Databricks is trusted by the world’s largest organizations to provide a powerful lakehouse platform with high security and scalability. The Databricks multi-tenant deployment on AWS with a premium- tier subscription provides enterprise security and compliance at scale.
The Databricks architecture is split into two separate planes to simplify your permissions, avoid data duplication and reduce risk. The control plane is the management plane where Databricks runs the workspace application and manages notebooks, configuration and clusters. The data plane runs inside your AWS account, processing your data without ever taking it out of your account space.
While certain data, such as your notebooks, configurations, logs, and user information, is present within the control plane, that information is encrypted at rest within the control plane, and communication to and from the control plane is encrypted in transit. You also have choices for where certain data lives: You can host your own store of metadata about your data tables (Hive metastore), store query results in your AWS account, and you can decide whether to use the Databricks Secrets API.
Network and server security
By default, workspace clusters are created in a single AWS Virtual Private Cloud (VPC) that Databricks creates and configures in your AWS account. You can optionally create your Databricks workspaces in your own VPC, a feature known as customer-managed VPC, which can allow you to exercise more control over the infrastructure and help you comply with the specific cloud security and governance standards your organization may require.
In Databricks, all data plane connections are outbound-only. Databricks does not rewrite or change your data structure in your storage, nor does it change or modify any of your security and governance policies. Local firewalls complement security groups to block unexpected inbound connections. Customers at the enterprise tier can also use the IP access list feature on the control plane to limit which IP addresses can connect to the web UI or REST API. For example, to only allow VPN or office IPs.

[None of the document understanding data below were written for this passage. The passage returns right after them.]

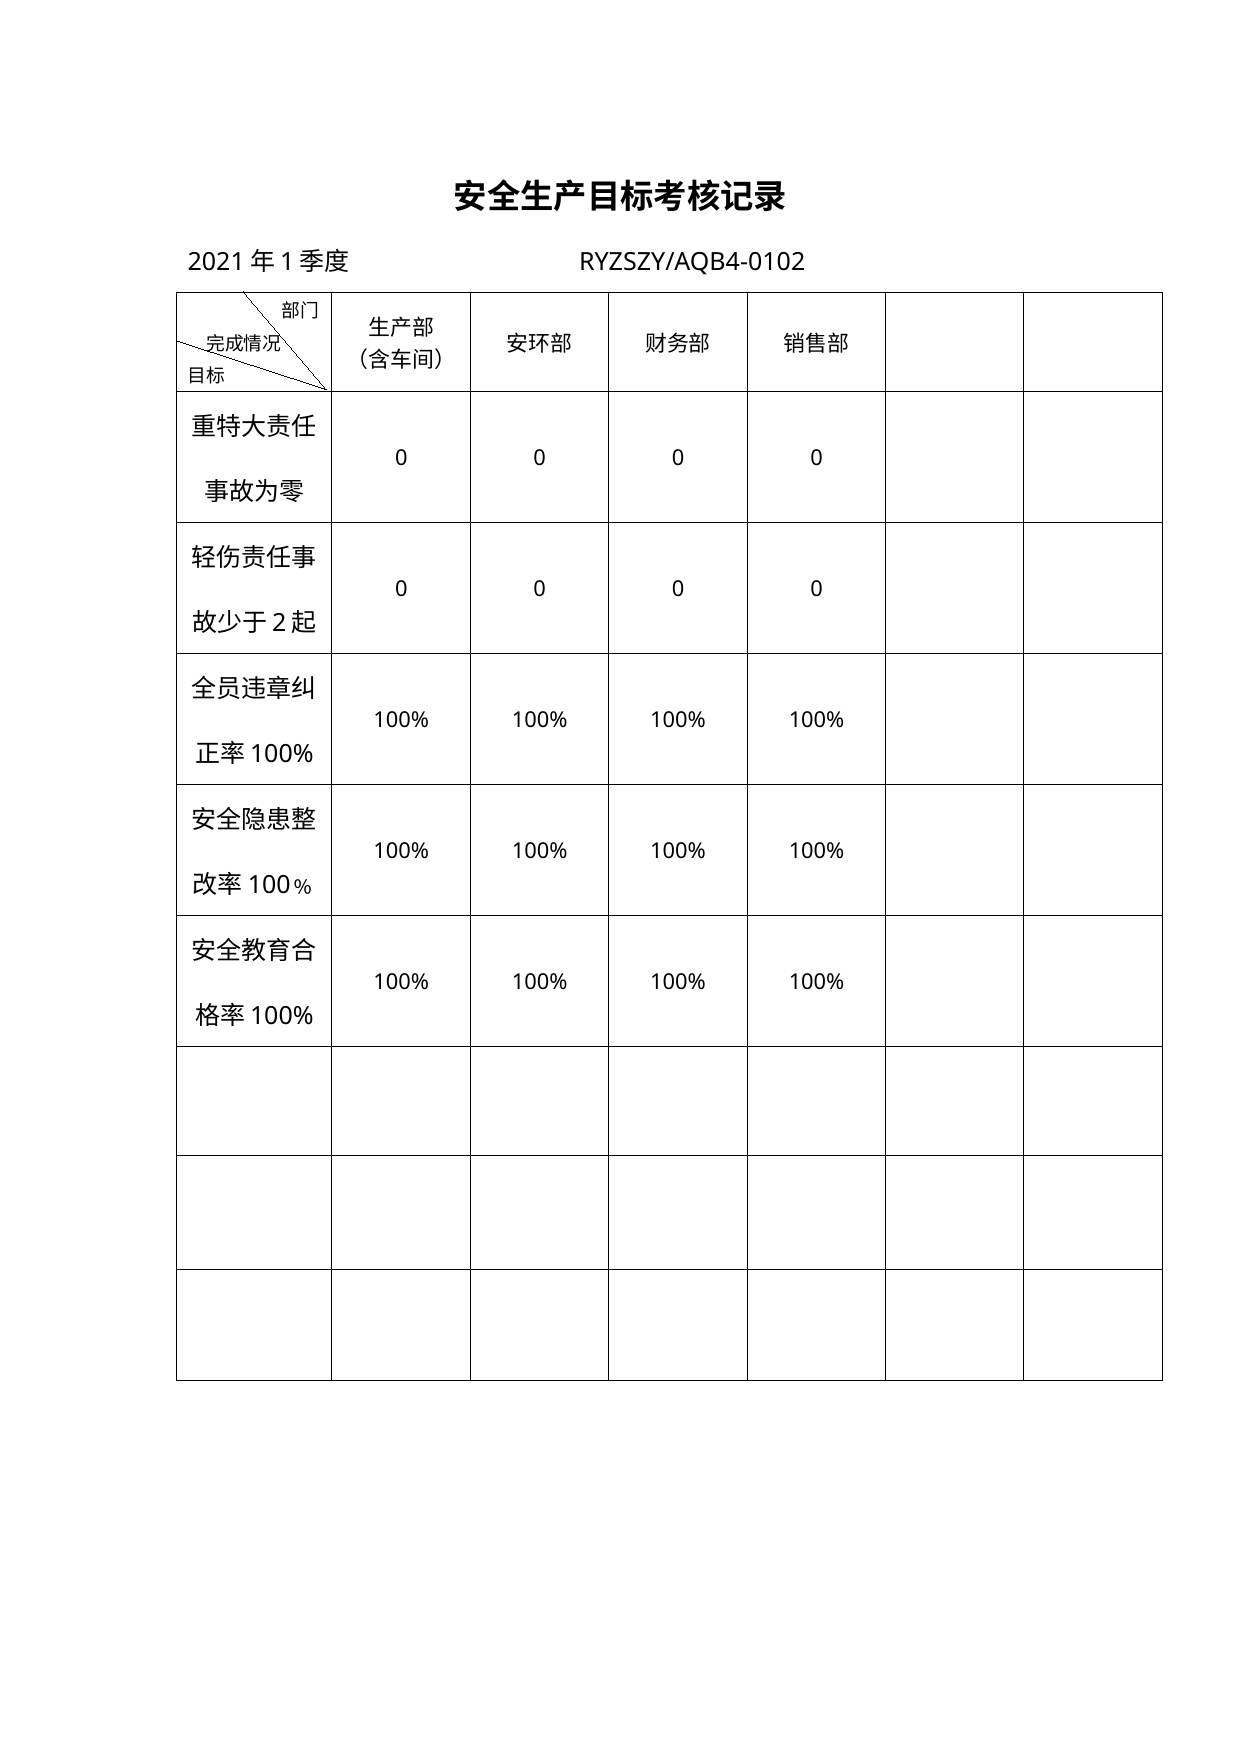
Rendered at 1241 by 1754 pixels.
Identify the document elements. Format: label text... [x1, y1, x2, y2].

table_cell 100% [471, 654, 608, 784]
table_cell 安全教育合格率100% [177, 916, 331, 1046]
table_cell [1024, 392, 1162, 522]
table_cell 0 [332, 523, 470, 653]
table_cell 0 [471, 392, 608, 522]
table_cell [1024, 1047, 1162, 1155]
table_cell 100% [471, 916, 608, 1046]
table_cell [1024, 1156, 1162, 1269]
table_cell [886, 916, 1023, 1046]
table_cell [886, 1270, 1023, 1379]
table_cell [471, 1047, 608, 1155]
table_cell [1024, 916, 1162, 1046]
table_cell [886, 1156, 1023, 1269]
table_header [1024, 293, 1162, 391]
table_cell [886, 654, 1023, 784]
table_cell [177, 1270, 331, 1379]
table_cell 100% [748, 654, 885, 784]
table_header 部门 完成情况 目标 [177, 293, 331, 391]
table_cell [332, 1047, 470, 1155]
table_header 安环部 [471, 293, 608, 391]
table_cell 100% [332, 654, 470, 784]
table_cell 轻伤责任事故少于2起 [177, 523, 331, 653]
table_cell 0 [332, 392, 470, 522]
table_cell 0 [748, 392, 885, 522]
table_cell [1024, 1270, 1162, 1379]
table_cell [1024, 785, 1162, 915]
table_cell 100% [748, 785, 885, 915]
table_cell [748, 1156, 885, 1269]
table_cell [332, 1156, 470, 1269]
table_cell [748, 1270, 885, 1379]
table_cell [177, 1156, 331, 1269]
table_header [886, 293, 1023, 391]
table_cell [471, 1270, 608, 1379]
table_cell [886, 523, 1023, 653]
table_cell 100% [609, 916, 747, 1046]
table_header 财务部 [609, 293, 747, 391]
table_cell [609, 1156, 747, 1269]
table_cell 100% [609, 654, 747, 784]
table_cell [886, 785, 1023, 915]
table_cell 0 [609, 392, 747, 522]
table_cell [609, 1270, 747, 1379]
table_cell 100% [748, 916, 885, 1046]
table_cell 重特大责任事故为零 [177, 392, 331, 522]
table_cell [471, 1156, 608, 1269]
table_header 生产部 （含车间） [332, 293, 470, 391]
table_cell [332, 1270, 470, 1379]
table_cell 0 [609, 523, 747, 653]
table_cell 0 [748, 523, 885, 653]
table_cell 安全隐患整改率100﹪ [177, 785, 331, 915]
table_cell 100% [332, 785, 470, 915]
text 安全生产目标考核记录 [187, 162, 1053, 227]
table_cell [1024, 523, 1162, 653]
table_cell [177, 1047, 331, 1155]
table_header 销售部 [748, 293, 885, 391]
table_cell 100% [609, 785, 747, 915]
table_cell [886, 392, 1023, 522]
table_cell 100% [332, 916, 470, 1046]
table_cell [1024, 654, 1162, 784]
text 2021年1季度 RYZSZY/AQB4-0102 [187, 227, 1053, 292]
table_cell [886, 1047, 1023, 1155]
table_cell 全员违章纠正率100% [177, 654, 331, 784]
table_cell 0 [471, 523, 608, 653]
table_cell 100% [471, 785, 608, 915]
table_cell [609, 1047, 747, 1155]
table_cell [748, 1047, 885, 1155]
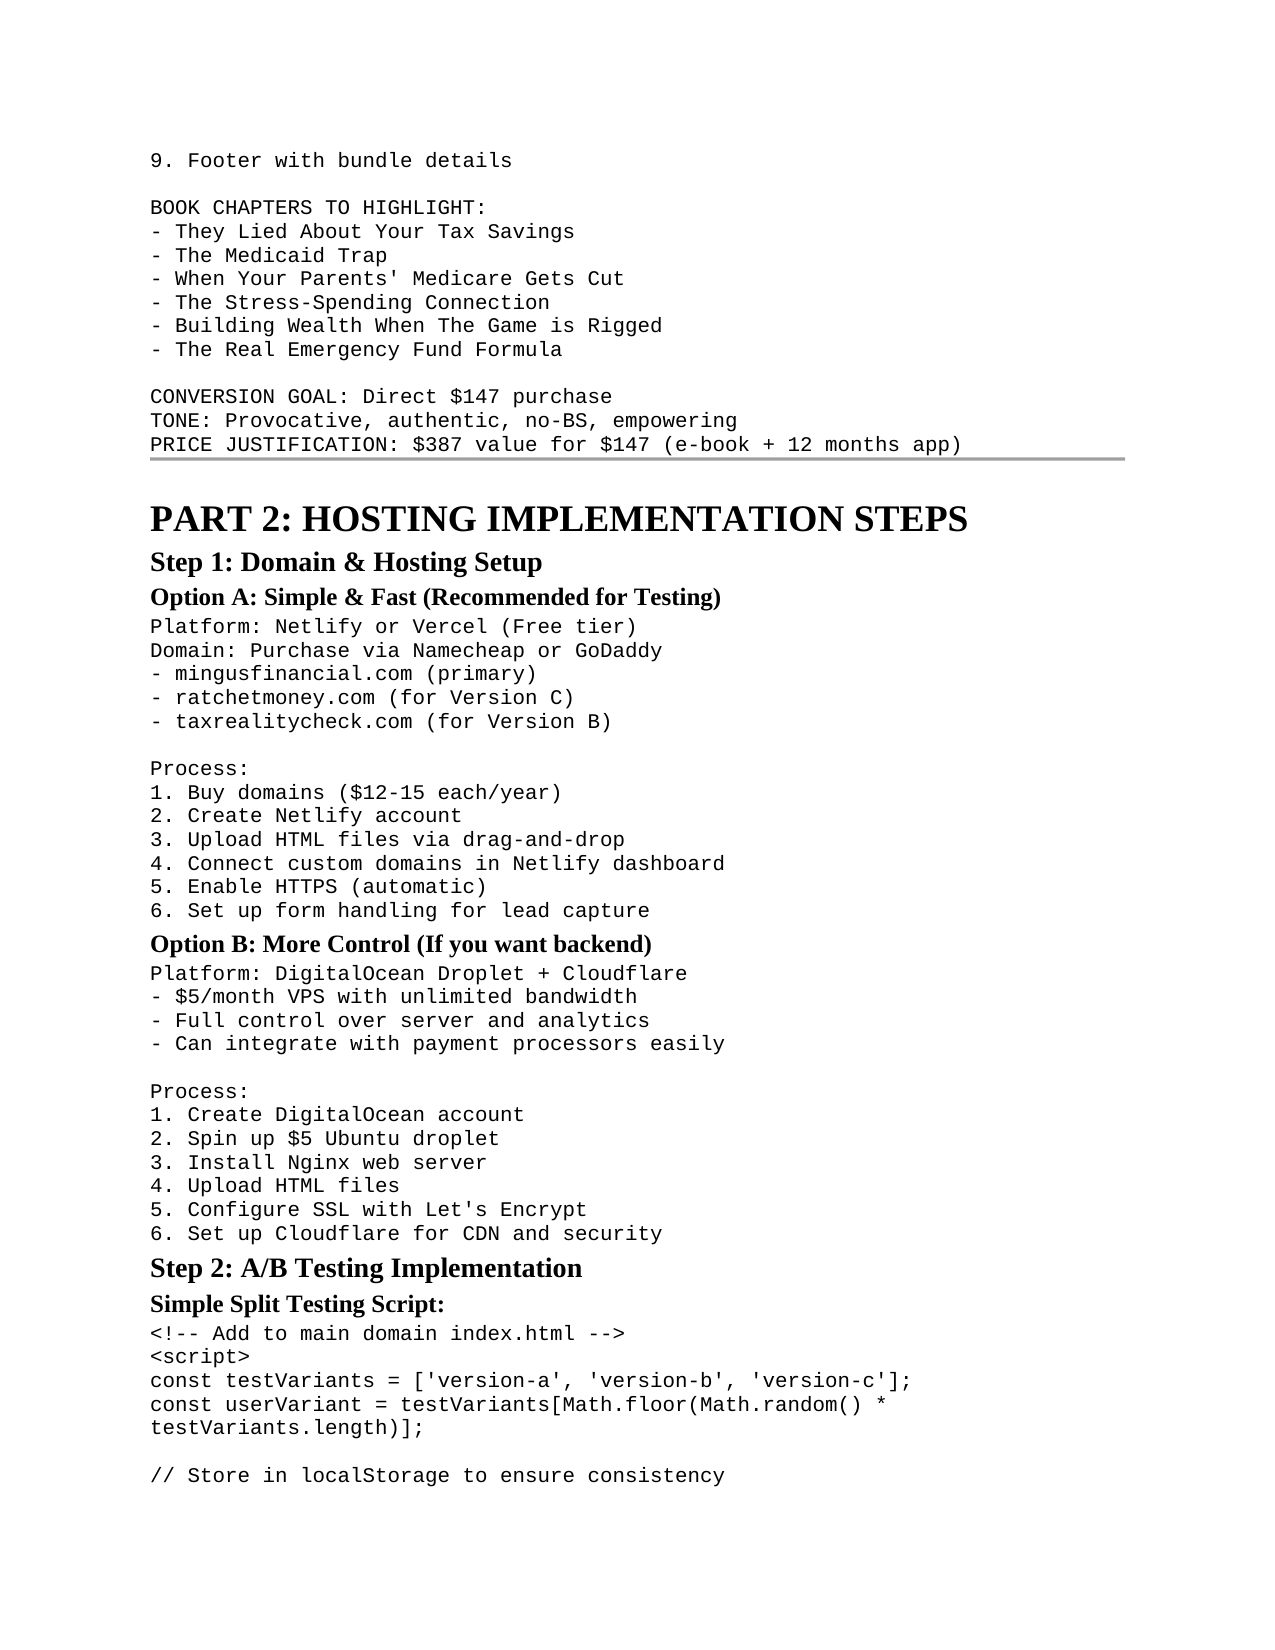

Databricks clusters are typically short-lived (often terminated after a job completes) and do not persist data after they terminate. Clusters typically share the same permission level (excluding high concurrency clusters, where more robust security controls are in place). Your code is launched in an unprivileged container to maintain system stability. This security design provides protection against persistent attackers and privilege escalation.
Identity and access
Databricks supports robust ACLs, SAML 2.0 and SCIM. Many customers use built-in SAML integrations with Okta, Ping Identity, OneLogin, AAD, GSuite, ADFS or AWS. Customers can block non-SSO logins.
Databricks provides encryption, isolation and auditing. Customers can isolate users at multiple levels:
- Workspace level: Each team or department can use a separate workspace
- Cluster level: Cluster ACLs can restrict the users who can attach to a given cluster
- High-concurrency clusters: Process isolation, JVM whitelisting and limited languages (SQL, Python) allow for the safe coexistence of users of different privilege levels
- Single-user cluster: Users can create a private dedicated cluster.
Databricks supports the following compliance standards on our AWS multi-tenant platform:
- SOC 2 Type II
- ISO 27001
- ISO 27018 (privacy-focused)
- GDPR and CCPA ready